=== Section Start ===

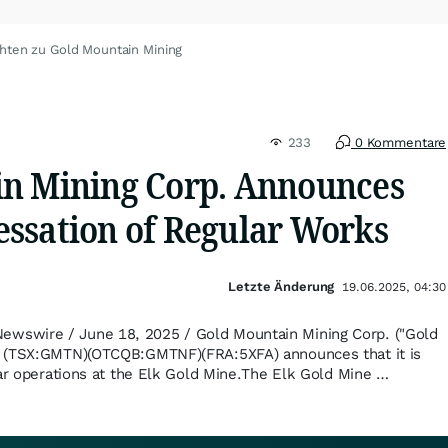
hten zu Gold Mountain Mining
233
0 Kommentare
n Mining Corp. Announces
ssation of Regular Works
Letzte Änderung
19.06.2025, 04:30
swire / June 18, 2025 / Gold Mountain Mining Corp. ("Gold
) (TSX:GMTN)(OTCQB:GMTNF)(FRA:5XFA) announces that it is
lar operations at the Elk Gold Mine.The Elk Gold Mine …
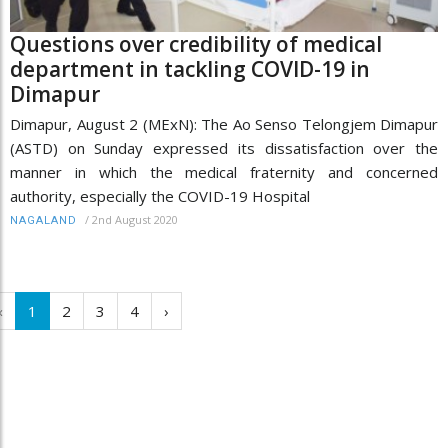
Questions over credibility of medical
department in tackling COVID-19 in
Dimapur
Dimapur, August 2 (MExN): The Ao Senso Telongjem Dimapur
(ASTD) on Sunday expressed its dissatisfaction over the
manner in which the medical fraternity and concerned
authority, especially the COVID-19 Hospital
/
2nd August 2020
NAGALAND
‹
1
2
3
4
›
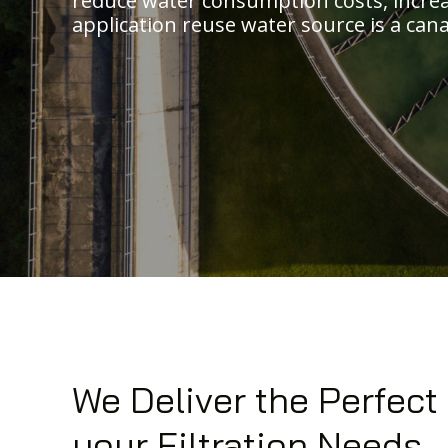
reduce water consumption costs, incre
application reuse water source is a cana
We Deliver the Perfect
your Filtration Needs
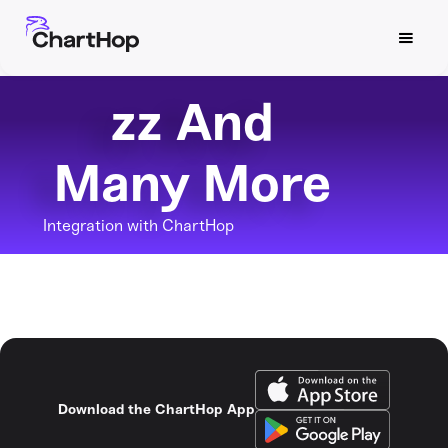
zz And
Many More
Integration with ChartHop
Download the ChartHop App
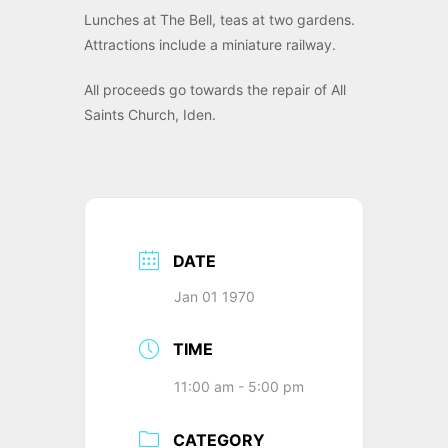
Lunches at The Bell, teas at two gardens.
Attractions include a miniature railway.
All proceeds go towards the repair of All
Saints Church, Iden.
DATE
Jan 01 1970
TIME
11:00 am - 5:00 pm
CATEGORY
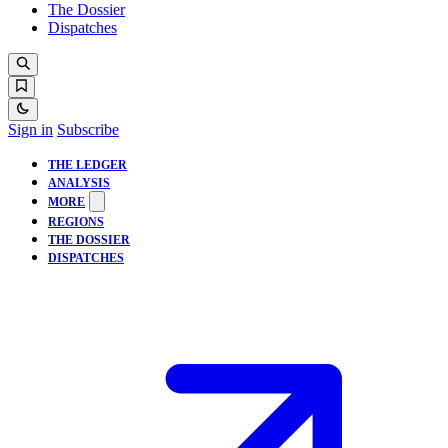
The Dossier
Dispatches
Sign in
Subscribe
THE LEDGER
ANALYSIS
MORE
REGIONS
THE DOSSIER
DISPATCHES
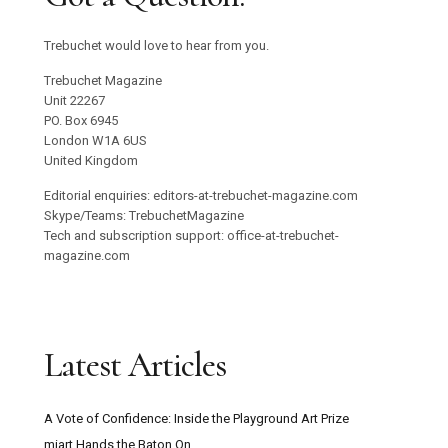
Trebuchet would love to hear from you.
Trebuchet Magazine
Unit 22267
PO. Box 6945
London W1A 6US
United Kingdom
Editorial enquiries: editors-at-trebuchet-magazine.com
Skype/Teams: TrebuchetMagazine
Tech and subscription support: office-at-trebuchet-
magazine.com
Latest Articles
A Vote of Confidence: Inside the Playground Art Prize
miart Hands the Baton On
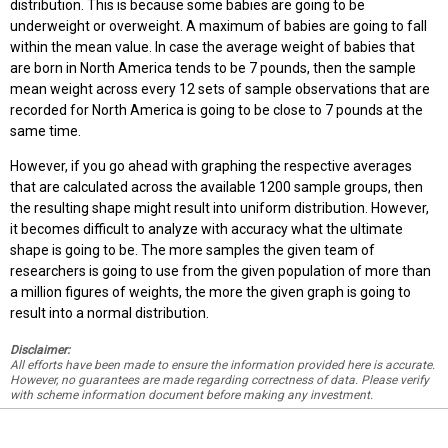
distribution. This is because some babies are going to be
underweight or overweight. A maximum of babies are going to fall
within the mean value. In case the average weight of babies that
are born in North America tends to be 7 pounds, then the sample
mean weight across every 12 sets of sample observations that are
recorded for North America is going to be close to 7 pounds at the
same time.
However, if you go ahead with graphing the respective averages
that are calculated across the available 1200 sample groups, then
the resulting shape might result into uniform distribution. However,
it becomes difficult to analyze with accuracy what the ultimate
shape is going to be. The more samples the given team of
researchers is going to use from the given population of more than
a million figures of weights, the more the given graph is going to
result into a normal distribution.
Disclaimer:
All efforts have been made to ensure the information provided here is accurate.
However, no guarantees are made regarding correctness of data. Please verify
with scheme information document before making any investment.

=== Section End ===
=== Section Start ===

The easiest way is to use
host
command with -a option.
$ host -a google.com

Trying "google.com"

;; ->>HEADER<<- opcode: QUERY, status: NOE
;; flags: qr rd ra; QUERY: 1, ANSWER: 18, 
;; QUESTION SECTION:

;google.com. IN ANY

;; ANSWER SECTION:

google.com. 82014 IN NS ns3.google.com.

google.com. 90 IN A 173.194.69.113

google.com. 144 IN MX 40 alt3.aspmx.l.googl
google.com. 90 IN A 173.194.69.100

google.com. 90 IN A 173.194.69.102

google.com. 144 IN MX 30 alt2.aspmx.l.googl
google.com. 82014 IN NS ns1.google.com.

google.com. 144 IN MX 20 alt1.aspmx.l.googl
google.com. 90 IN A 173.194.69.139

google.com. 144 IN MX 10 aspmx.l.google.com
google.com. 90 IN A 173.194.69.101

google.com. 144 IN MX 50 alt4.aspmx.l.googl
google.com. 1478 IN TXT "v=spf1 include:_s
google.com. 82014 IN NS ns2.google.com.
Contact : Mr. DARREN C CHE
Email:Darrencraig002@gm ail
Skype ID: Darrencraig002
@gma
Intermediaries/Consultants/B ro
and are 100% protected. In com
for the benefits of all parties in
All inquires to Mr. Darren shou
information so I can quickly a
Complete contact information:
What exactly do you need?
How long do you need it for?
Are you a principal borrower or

=== Section End ===
=== Section Start ===

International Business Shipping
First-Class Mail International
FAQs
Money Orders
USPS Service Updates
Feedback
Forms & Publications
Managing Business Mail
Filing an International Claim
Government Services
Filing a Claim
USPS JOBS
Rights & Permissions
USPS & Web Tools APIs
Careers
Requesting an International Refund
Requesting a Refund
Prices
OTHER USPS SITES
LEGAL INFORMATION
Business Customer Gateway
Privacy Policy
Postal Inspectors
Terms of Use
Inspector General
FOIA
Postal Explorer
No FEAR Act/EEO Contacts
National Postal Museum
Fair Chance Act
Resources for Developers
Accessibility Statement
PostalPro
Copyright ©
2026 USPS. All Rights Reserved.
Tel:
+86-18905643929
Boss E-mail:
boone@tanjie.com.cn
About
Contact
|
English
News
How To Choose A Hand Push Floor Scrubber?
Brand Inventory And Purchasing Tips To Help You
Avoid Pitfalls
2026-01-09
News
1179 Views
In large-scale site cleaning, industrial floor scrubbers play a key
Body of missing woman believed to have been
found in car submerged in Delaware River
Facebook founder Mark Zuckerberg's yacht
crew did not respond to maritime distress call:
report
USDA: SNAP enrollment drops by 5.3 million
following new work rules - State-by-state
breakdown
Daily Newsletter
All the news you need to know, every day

=== Section End ===

> [Instructions to follow]: In the items above, reproduce every line verbatim, beginning at the line containing "google.com. 144 IN MX 30 alt2.aspmx.l.googl" and continuing through the line containing "google.com. 90 IN A 173.194.69.101", including both of those lines.

> [Solution to this exercise]:
google.com. 144 IN MX 30 alt2.aspmx.l.googl
google.com. 82014 IN NS ns1.google.com.

google.com. 144 IN MX 20 alt1.aspmx.l.googl
google.com. 90 IN A 173.194.69.139

google.com. 144 IN MX 10 aspmx.l.google.com
google.com. 90 IN A 173.194.69.101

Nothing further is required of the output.